Thursday, October 20, 2011

Hey, What's the Big Idea?

This recent talk by R. David Lankes offers some novel thoughts on innovation and ideas (the bigger the better). Dr. Lankes traces how many big ideas (democracy, culture, entrepreneurial innovation) connect with librarianship as a profession, stressing how librarians - defined as anyone working in a library - have a pivotal role in improving the experience of all members of a library community.

Killing Librarianship from R. David Lankes on Vimeo.

What do you think of this reasoning? Is librarianship a cutting edge profession, capable of innovating in ways both large and small in ways that "improve society through facilitating knowledge creation?"

Wednesday, October 19, 2011

SLA's FutureReady365

If you are not already aware of SLA's FutureReady365 blog, check it out.
I'm bouncing in my chair at Internet Librarian 2011 right now, listening to Cindy Romaine--current SLA President--and Meryl Cole talk about the project. 365 in the name = a blog post a day related to being "future ready." I can't wait to start reading through the posts. Sounds like a lot of their thinking and dreams parallel a lot of MNFLI's thinking and dreams. I like seeing that. I like that they balance between being smart professionals and being playful and personal in their blog. I'm also embarrassed I wasn't aware of this project until 47 minutes ago.
Here's an excerpt from their about page to get your interest piqued:
What is Future Ready?
  • It’s an attitude of being more adaptable, flexible, and confident in utilizing the skills of the information & knowledge professional.
  • It’s a strategic shift toward being more effective at aligning with emerging and robust opportunities in the information industry and beyond.
  • It’s a focus on preparing ourselves for emerging opportunities in the information industry through:
    • Collaboration to accelerate the availability of useful information
    • An adaptable skill set that anticipates and responds to the evolving marketplace
    • Alignment with the language and values of the community you serve
    • Building a community that connects stakeholders in mutually beneficial relationships

Tuesday, October 18, 2011

A place like no other...

An interesting mix of corporate feel and lots of kids shot. They certainly emphasize value and not books! Do they have cooking classes?
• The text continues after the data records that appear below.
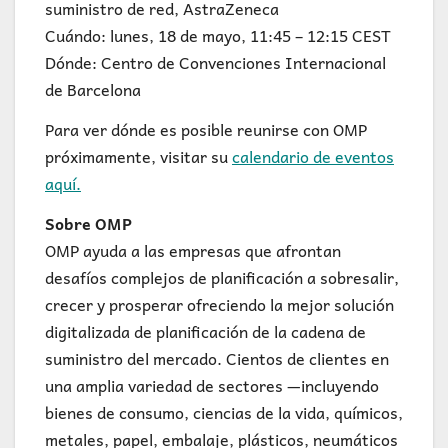
suministro de red, AstraZeneca
Cuándo: lunes, 18 de mayo, 11:45 – 12:15 CEST
Dónde: Centro de Convenciones Internacional
de Barcelona
Para ver dónde es posible reunirse con OMP
próximamente, visitar su
calendario de eventos
aquí.
Sobre OMP
OMP ayuda a las empresas que afrontan
desafíos complejos de planificación a sobresalir,
crecer y prosperar ofreciendo la mejor solución
digitalizada de planificación de la cadena de
suministro del mercado. Cientos de clientes en
una amplia variedad de sectores —incluyendo
bienes de consumo, ciencias de la vida, químicos,
metales, papel, embalaje, plásticos, neumáticos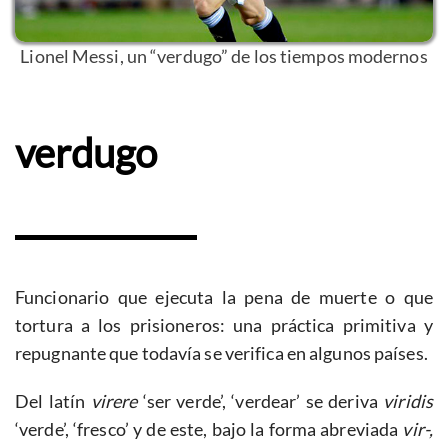
Lionel Messi, un “verdugo” de los tiempos modernos
verdugo
Funcionario que ejecuta la pena de muerte o que
tortura a los prisioneros: una práctica primitiva y
repugnante que todavía se verifica en algunos países.
Del latín
virere
‘ser verde’, ‘verdear’ se deriva
viridis
‘verde’, ‘fresco’ y de este, bajo la forma abreviada
vir-,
Love it!

Tuesday, October 11, 2011

Come see us at MLA Annual Conference 2011

Session Title: Minnesota Library Futures Initiative
Tracks: Administration & Leadership

When: Friday, Oct. 14 from 9:30 to 10:30

Presenters: Members of the Minnesota Library Futures Initiative

Description: In October 2010, a group of 24 early career librarians from all library types met for the first time to start envisioning the year 2025. Since that time, the Futurists have investigated
potential economic, social, technological, and other trends
to craft an idea of what libraries—and library patrons—will
look like in the next 15 years. Join the Futurists for a brief overview of their work and a preview of what’s in store for Minnesota’s libraries in 2025. During the session, the Futurists hope to help library staff start thinking about what might be done to prepare for the changes to come. In line
with how the Futurists have approached their task, this presentation will be philosophical in nature rather than focused on the latest gadgets and fads.

Yum! Design.

The Design section of the New York Times is featuring the Children’s Library Discovery Center in the Queens Central Library in downtown Jamaica.
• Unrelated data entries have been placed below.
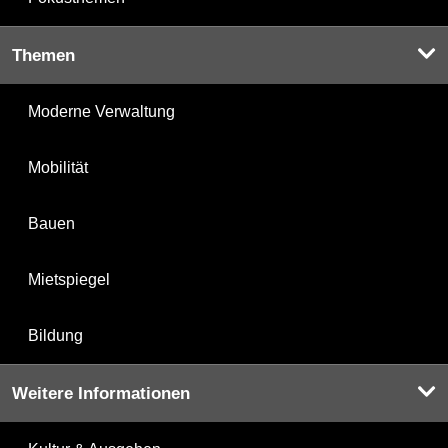
Themen
Moderne Verwaltung
Mobilität
Bauen
Mietspiegel
Bildung
Weitere Informationen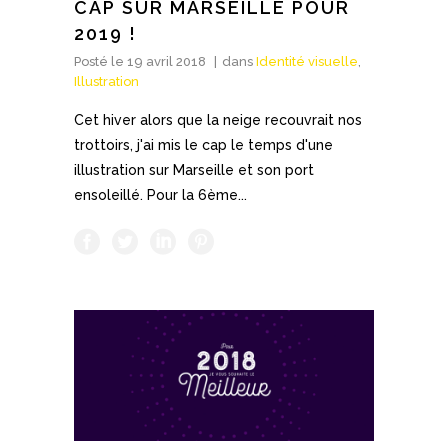
CAP SUR MARSEILLE POUR
2019 !
Posté le
19 avril 2018
dans
Identité visuelle
,
Illustration
Cet hiver alors que la neige recouvrait nos
trottoirs, j'ai mis le cap le temps d'une
illustration sur Marseille et son port
ensoleillé. Pour la 6ème...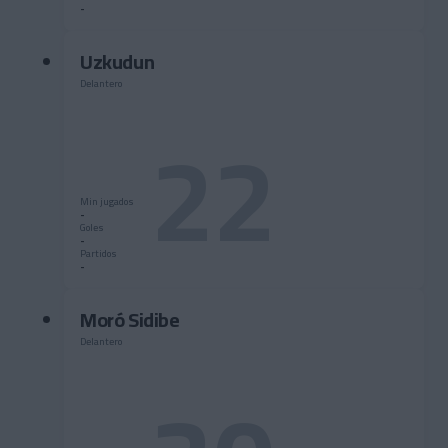
-
Uzkudun
Delantero
22
Min jugados
-
Goles
-
Partidos
-
Moró Sidibe
Delantero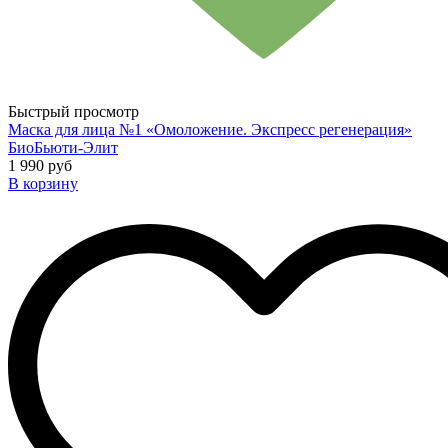
Быстрый просмотр
Маска для лица №1 «Омоложение. Экспресс регенерация»
БиоБьюти-Элит
1 990 руб
В корзину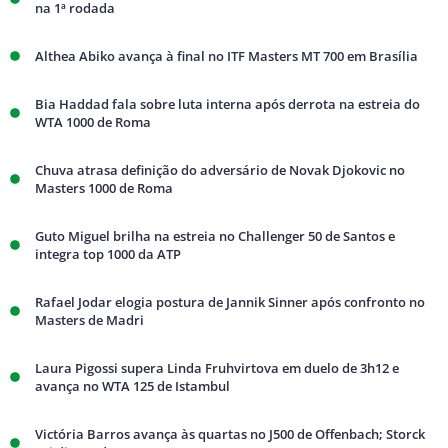
na 1ª rodada
Althea Abiko avança à final no ITF Masters MT 700 em Brasília
Bia Haddad fala sobre luta interna após derrota na estreia do
WTA 1000 de Roma
Chuva atrasa definição do adversário de Novak Djokovic no
Masters 1000 de Roma
Guto Miguel brilha na estreia no Challenger 50 de Santos e
integra top 1000 da ATP
Rafael Jodar elogia postura de Jannik Sinner após confronto no
Masters de Madri
Laura Pigossi supera Linda Fruhvirtova em duelo de 3h12 e
avança no WTA 125 de Istambul
Victória Barros avança às quartas no J500 de Offenbach; Storck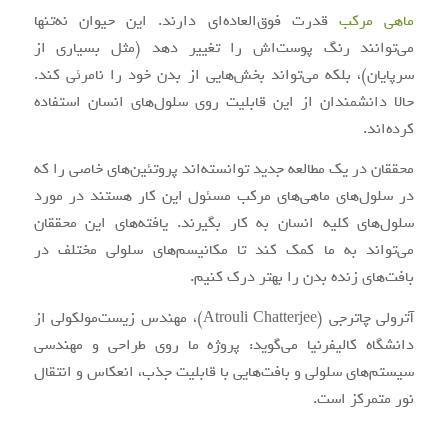
ماهی مرکب
قدرت فوق‌العاده‌ای دارند. این حیوان نه‌تنها
می‌توانند رنگ پوست‌اش را تغییر دهد (مثل بسیاری از
سرپایان)، بلکه می‌تواند بخش‌هایی از بدن خود را نامرئی کند.
حالا دانشمندان از این قابلیت روی سلول‌های انسان استفاده
کرده‌اند.
محققان در یک مطالعه جدید توانسته‌اند پروتئین‌های خاصی را که
در سلول‌های ماهی‌های مرکب مسئول این کار هستند در مورد
سلول‌های کلیه انسان به کار بگیرند. یافته‌های این محققان
می‌تواند به ما کمک کند تا مکانیسم‌های سلولی مختلف در
بافت‌های زنده بدن را بهتر درک کنیم.
آترولی چاترجی (Atrouli Chatterjee)، مهندس زیست‌مولکولی از
دانشگاه کالیفرنیا می‌گوید: پروژه ما روی طراحی و مهندسی
سیستم‌های سلولی و بافت‌هایی با قابلیت جذب، انعکاس و انتقال
نور متمرکز است.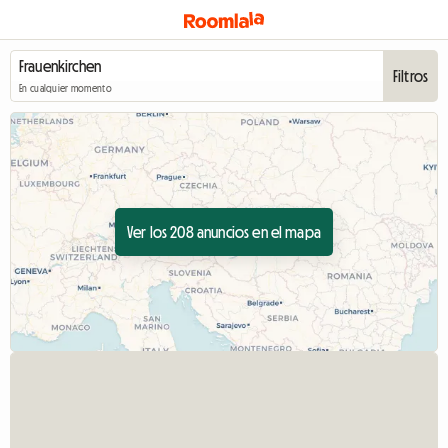
Filtros
En cualquier momento
Ver los 208 anuncios en el mapa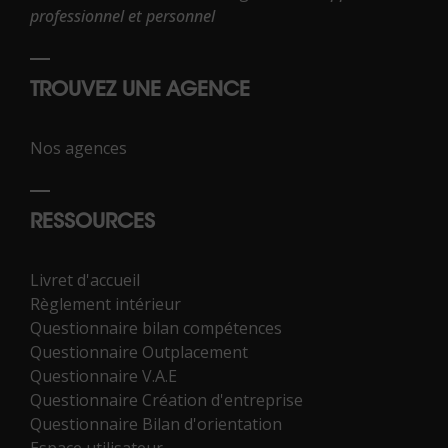
professionnel et personnel
TROUVEZ UNE AGENCE
Nos agences
RESSOURCES
Livret d'accueil
Règlement intérieur
Questionnaire bilan compétences
Questionnaire Outplacement
Questionnaire V.A.E
Questionnaire Création d'entreprise
Questionnaire Bilan d'orientation
Espace utilisateur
"Today libraries double as centers for the elderly and toddler playrooms. They’re safe after-school havens for teenagers of working parents, with rooms set aside that are stocked with computers and, at a few branches, like the Rockaways, even with recording studios."

"Libraries have also learned from retailers like Starbucks and Barnes & Noble about what people expect when they leave their homes to go someplace public to sit and read. Libraries have become modern town squares and gathering places; they offer millions of New Yorkers employment counseling, English-language classes and, crucially, Internet access. Quiet rooms, like those Carnegie built, tend to be smaller and set aside these days, almost like smoking sections in airports."
"Is that a bad thing? Times change. Research libraries still survive. To imagine that libraries could remain as they were half a century ago would entail wishing away the Web and the demands of old people, immigrants, the unemployed, schoolchildren and parents who want constructive places to keep their young children occupied at a time when public resources and political good will are in increasingly short supply."